ABOUT THIS TASK » In the mailing-list reply about the hanging solver below, retype the part that opens with the words containing "This is just" and closes with "the code hanging.".

Re: [petsc-users] [petsc-maint] petsc ksp solver hangs

2019-09-30 Thread Smith, Barry F. via petsc-users


   This is just a memory leak in hypre; you might report it to them.  

   Memory leaks don't cause hangs 

   Barry


> On Sep 30, 2019, at 12:32 AM, Michael Wick  
> wrote:
> 
> Hi Barry:
> 
> Thanks! I can capture an issue from my local run, although I am not 100% sure 
> this is the reason causing the code hanging.
> 
> When I run with -pc_hypre_boomeramg_relax_type_all Chebyshev, valgrind 
> captures a memory leak:
> 
> ==4410== 192 bytes in 8 blocks are indirectly lost in loss record 1 of 5
> ==4410==at 0x4C2FB55: calloc (in 
> /usr/lib/valgrind/vgpreload_memcheck-amd64-linux.so)
> ==4410==by 0x73FED84: hypre_HostMalloc (hypre_memory.c:192)
> ==4410==by 0x73FEE53: hypre_MAllocWithInit (hypre_memory.c:301)
> ==4410==by 0x73FEF1A: hypre_CAlloc (hypre_memory.c:338)
> ==4410==by 0x726E4C4: hypre_ParCSRRelax_Cheby_Setup (par_cheby.c:70)
> ==4410==by 0x7265A4C: hypre_BoomerAMGSetup (par_amg_setup.c:2738)
> ==4410==by 0x7240F96: HYPRE_BoomerAMGSetup (HYPRE_parcsr_amg.c:52)
> ==4410==by 0x694FFC2: PCSetUp_HYPRE (hypre.c:322)

Transcribed page contents:
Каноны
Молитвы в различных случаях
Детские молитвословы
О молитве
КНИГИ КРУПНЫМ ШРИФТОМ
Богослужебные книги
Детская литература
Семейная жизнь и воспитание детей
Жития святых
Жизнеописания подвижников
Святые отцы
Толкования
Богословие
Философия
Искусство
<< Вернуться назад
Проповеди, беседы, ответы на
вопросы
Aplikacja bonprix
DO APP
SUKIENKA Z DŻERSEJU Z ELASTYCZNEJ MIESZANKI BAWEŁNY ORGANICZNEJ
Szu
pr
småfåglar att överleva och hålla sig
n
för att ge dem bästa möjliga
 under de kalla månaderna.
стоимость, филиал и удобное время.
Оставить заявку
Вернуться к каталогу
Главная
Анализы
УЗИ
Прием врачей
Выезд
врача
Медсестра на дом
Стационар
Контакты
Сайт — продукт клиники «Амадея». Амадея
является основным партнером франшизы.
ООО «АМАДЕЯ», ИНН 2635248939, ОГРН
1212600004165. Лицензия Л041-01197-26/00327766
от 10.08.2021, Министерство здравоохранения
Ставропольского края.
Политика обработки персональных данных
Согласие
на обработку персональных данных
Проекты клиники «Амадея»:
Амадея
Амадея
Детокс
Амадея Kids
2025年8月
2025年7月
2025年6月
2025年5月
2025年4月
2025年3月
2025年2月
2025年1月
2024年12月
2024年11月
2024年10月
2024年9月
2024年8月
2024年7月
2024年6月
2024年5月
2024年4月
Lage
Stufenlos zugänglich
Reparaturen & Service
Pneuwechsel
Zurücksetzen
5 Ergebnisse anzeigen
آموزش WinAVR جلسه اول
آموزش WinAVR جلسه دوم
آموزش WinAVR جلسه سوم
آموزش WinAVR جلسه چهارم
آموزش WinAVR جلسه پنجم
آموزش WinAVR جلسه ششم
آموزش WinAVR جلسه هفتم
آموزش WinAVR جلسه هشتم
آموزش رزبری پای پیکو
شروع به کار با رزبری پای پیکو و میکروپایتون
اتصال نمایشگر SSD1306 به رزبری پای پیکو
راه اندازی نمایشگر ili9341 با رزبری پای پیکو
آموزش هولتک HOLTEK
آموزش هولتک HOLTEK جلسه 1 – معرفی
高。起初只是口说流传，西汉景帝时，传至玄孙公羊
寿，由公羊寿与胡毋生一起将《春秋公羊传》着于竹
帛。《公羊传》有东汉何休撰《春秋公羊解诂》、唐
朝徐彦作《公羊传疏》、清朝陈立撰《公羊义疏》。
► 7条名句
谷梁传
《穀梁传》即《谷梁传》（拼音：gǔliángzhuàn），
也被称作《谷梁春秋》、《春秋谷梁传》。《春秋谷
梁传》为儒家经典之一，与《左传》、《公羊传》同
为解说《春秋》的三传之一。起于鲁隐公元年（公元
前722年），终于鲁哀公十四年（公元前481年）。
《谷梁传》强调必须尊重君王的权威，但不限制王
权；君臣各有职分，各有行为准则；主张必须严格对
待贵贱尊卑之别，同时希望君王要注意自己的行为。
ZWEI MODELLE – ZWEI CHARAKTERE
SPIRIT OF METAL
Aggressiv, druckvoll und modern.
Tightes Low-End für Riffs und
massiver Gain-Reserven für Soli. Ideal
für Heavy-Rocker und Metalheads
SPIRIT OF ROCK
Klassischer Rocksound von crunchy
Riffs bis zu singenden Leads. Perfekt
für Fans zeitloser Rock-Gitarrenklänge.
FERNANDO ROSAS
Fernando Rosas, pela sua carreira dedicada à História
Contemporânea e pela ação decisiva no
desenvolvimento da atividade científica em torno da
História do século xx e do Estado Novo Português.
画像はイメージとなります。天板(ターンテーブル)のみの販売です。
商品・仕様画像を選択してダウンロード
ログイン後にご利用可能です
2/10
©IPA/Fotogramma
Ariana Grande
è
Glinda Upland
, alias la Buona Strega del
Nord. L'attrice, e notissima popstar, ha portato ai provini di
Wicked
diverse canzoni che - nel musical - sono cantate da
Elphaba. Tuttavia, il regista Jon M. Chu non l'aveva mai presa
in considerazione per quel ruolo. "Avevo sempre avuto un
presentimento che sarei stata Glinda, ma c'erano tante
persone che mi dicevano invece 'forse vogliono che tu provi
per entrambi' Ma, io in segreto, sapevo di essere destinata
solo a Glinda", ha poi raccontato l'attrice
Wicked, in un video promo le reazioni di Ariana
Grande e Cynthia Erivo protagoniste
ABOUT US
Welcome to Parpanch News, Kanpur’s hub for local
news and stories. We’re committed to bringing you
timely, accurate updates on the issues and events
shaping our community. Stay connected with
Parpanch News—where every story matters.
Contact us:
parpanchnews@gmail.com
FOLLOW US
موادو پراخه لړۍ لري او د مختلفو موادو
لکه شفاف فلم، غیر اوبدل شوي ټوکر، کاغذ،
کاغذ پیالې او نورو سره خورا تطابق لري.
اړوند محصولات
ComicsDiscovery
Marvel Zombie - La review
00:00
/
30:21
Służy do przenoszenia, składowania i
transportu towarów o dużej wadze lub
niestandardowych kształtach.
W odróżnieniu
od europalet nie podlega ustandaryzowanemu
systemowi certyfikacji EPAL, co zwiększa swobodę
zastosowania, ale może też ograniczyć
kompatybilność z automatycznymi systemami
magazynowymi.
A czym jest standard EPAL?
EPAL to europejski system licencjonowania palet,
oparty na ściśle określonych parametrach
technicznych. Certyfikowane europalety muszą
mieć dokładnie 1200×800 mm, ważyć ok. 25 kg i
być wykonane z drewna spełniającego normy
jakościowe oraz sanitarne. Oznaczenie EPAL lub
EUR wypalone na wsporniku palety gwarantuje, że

RESULT »
This is just a memory leak in hypre; you might report it to them.  

   Memory leaks don't cause hangs 

   Barry


> On Sep 30, 2019, at 12:32 AM, Michael Wick  
> wrote:
> 
> Hi Barry:
> 
> Thanks! I can capture an issue from my local run, although I am not 100% sure 
> this is the reason causing the code hanging.